__The exercise__
Copy every line of the records below word for word, but leave out the pictures.

__Entries supplied__
%%

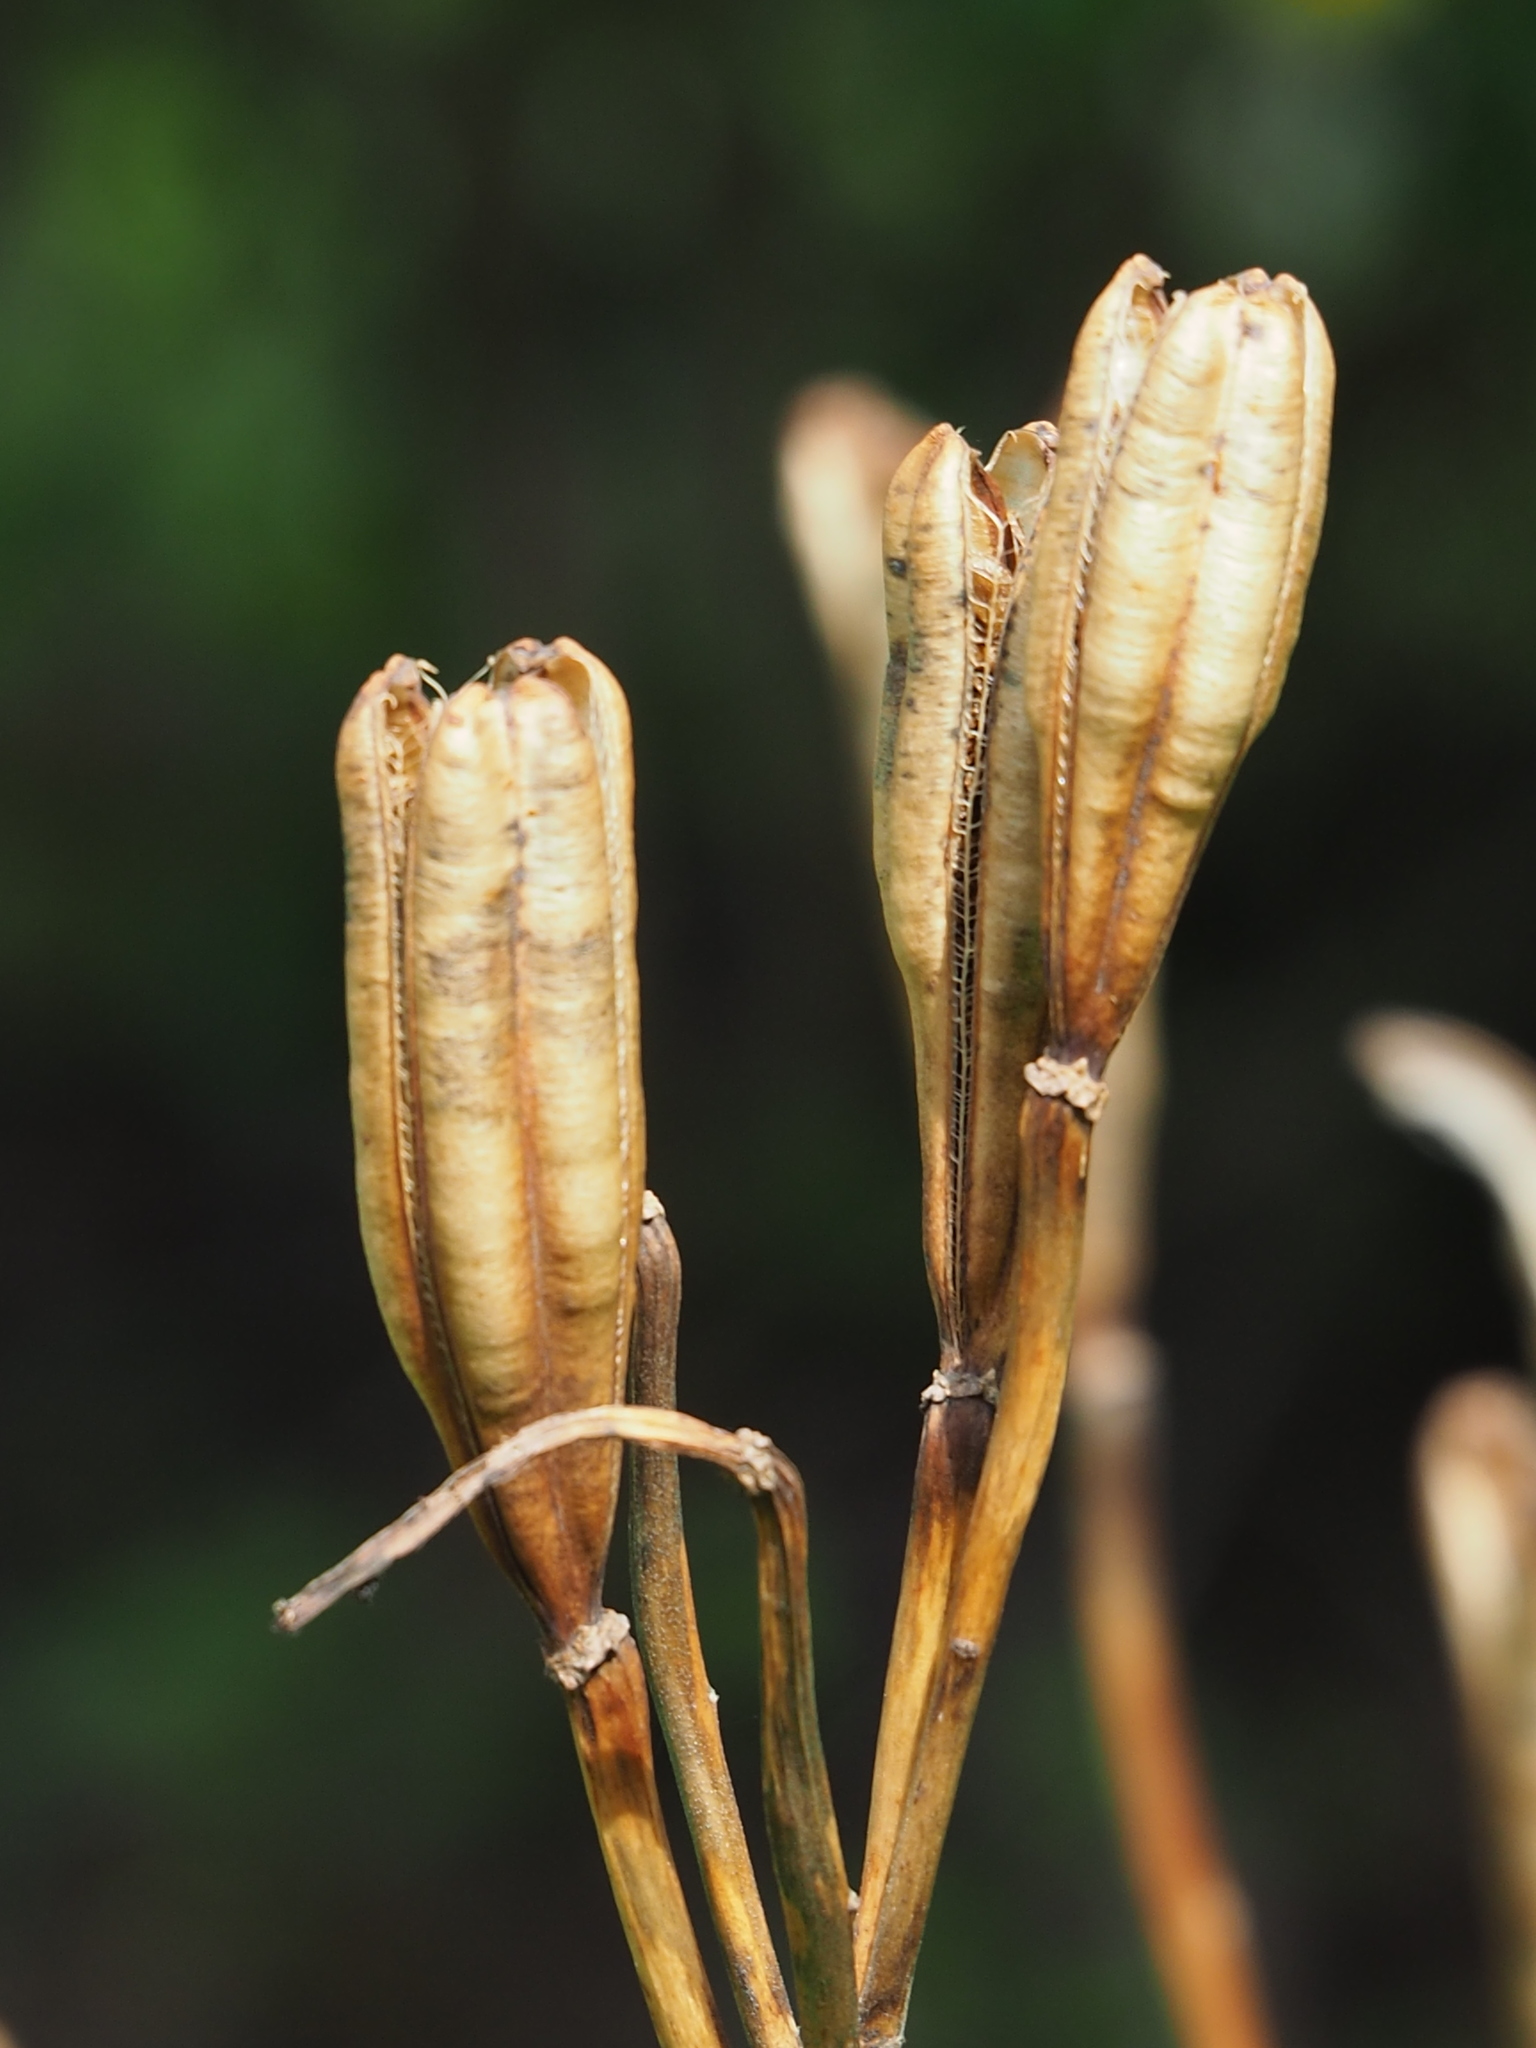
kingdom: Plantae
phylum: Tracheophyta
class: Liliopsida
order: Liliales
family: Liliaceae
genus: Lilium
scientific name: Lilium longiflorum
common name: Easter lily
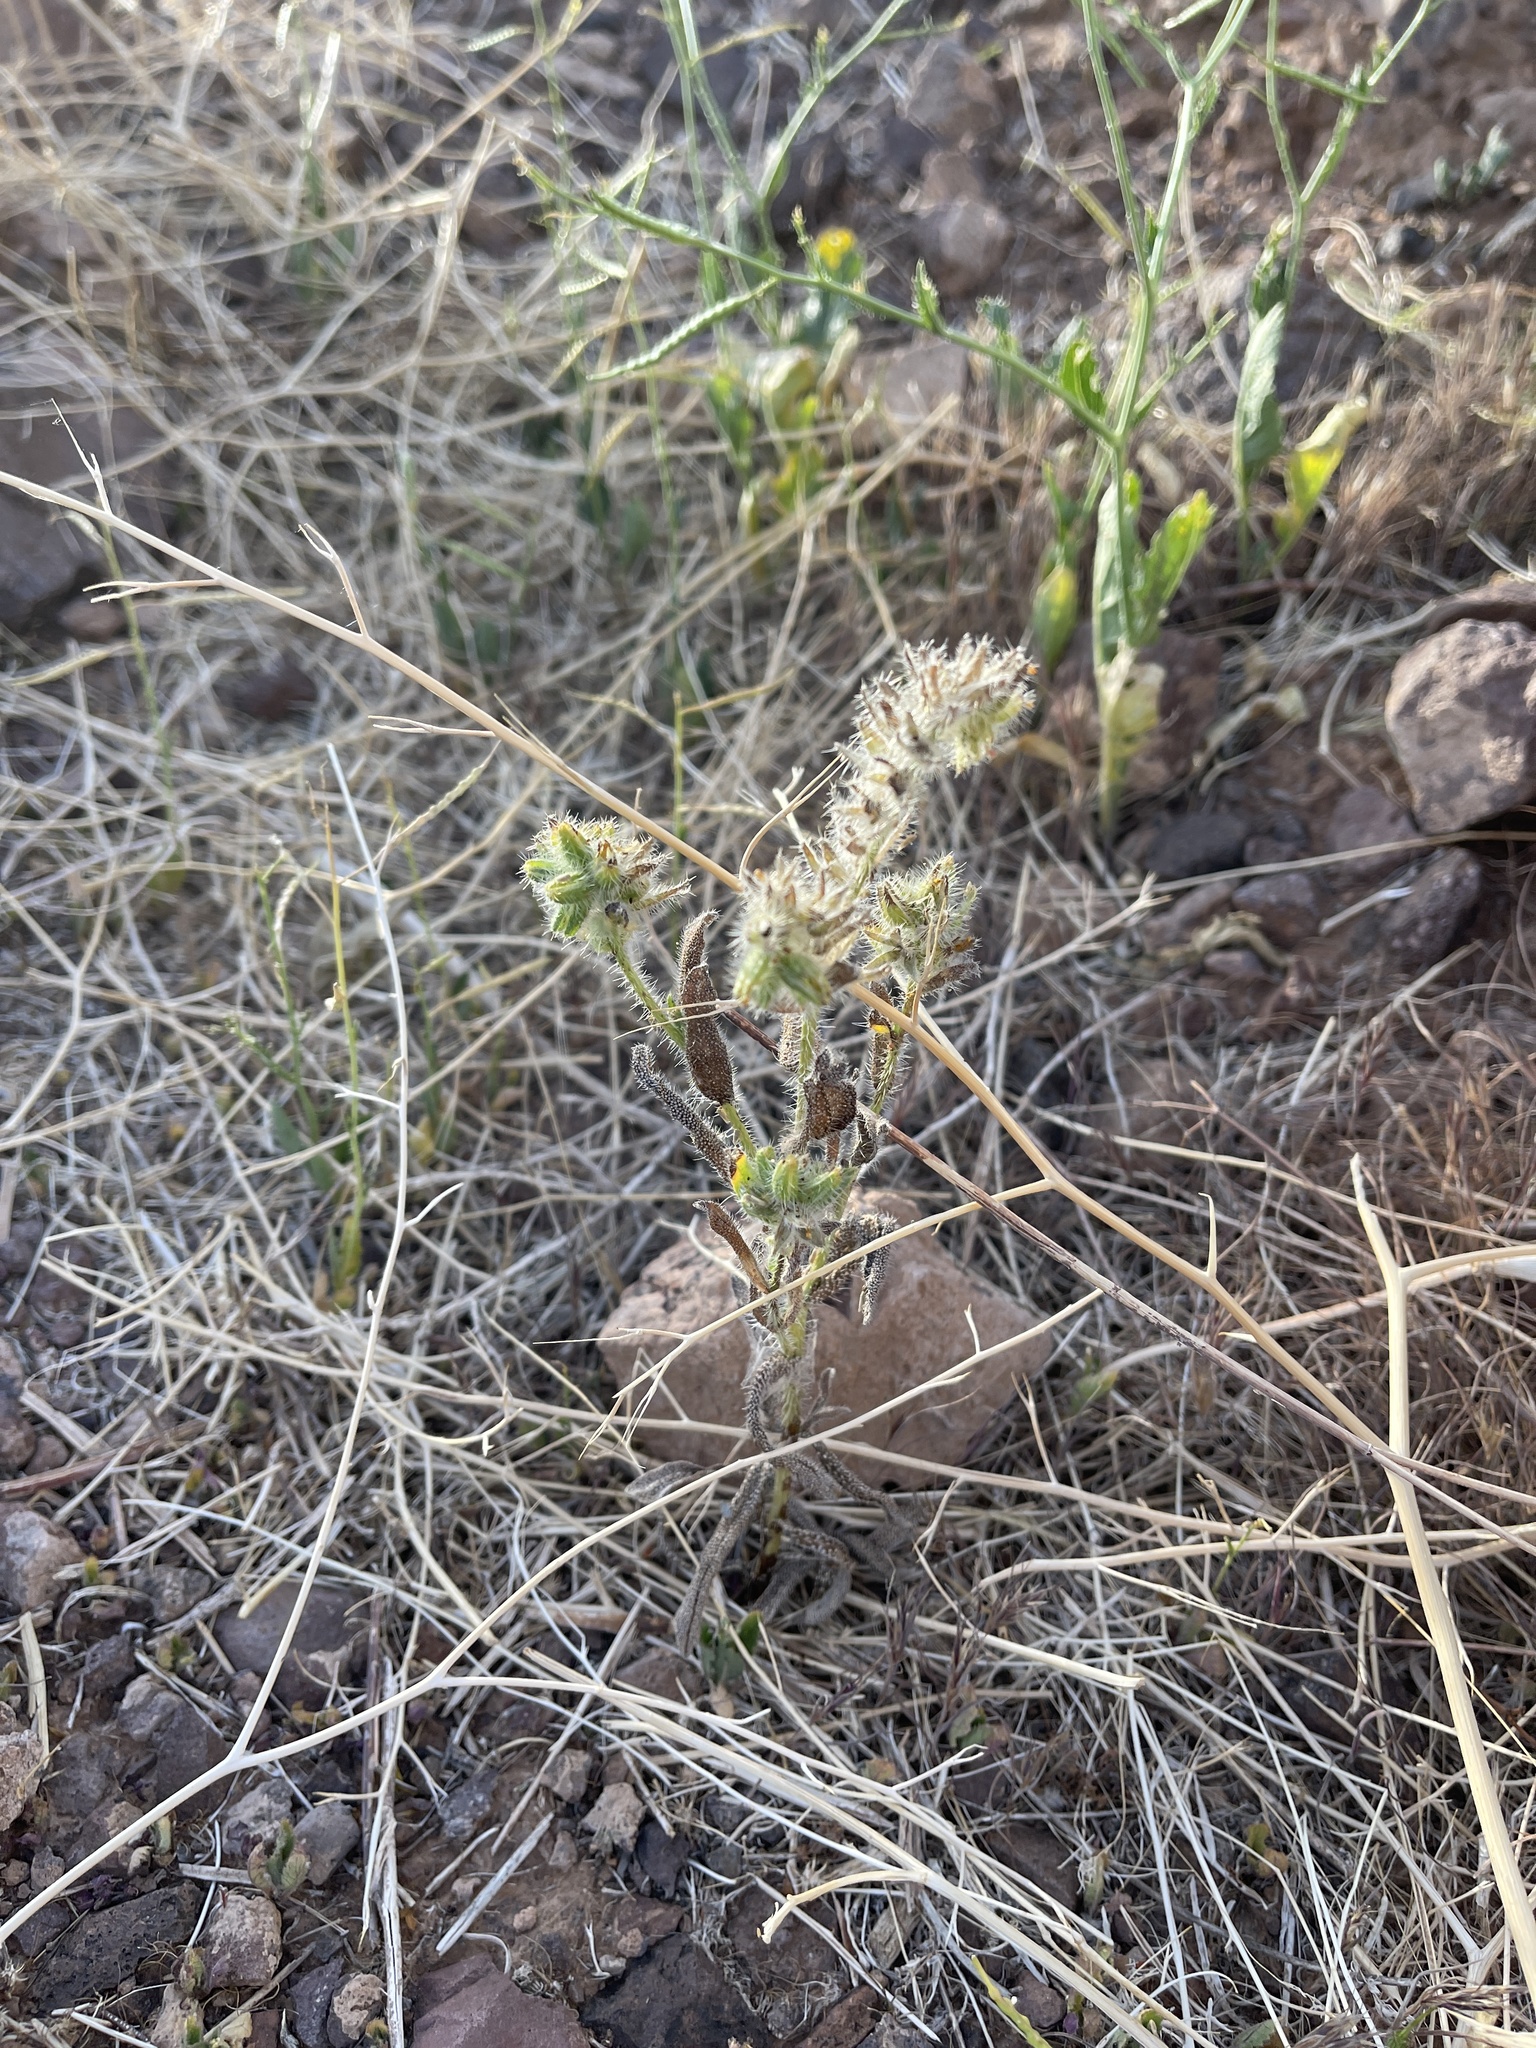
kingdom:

%%

__Written reply__
kingdom: Plantae
phylum: Tracheophyta
class: Liliopsida
order: Liliales
family: Liliaceae
genus: Lilium
scientific name: Lilium longiflorum
common name: Easter lily
kingdom:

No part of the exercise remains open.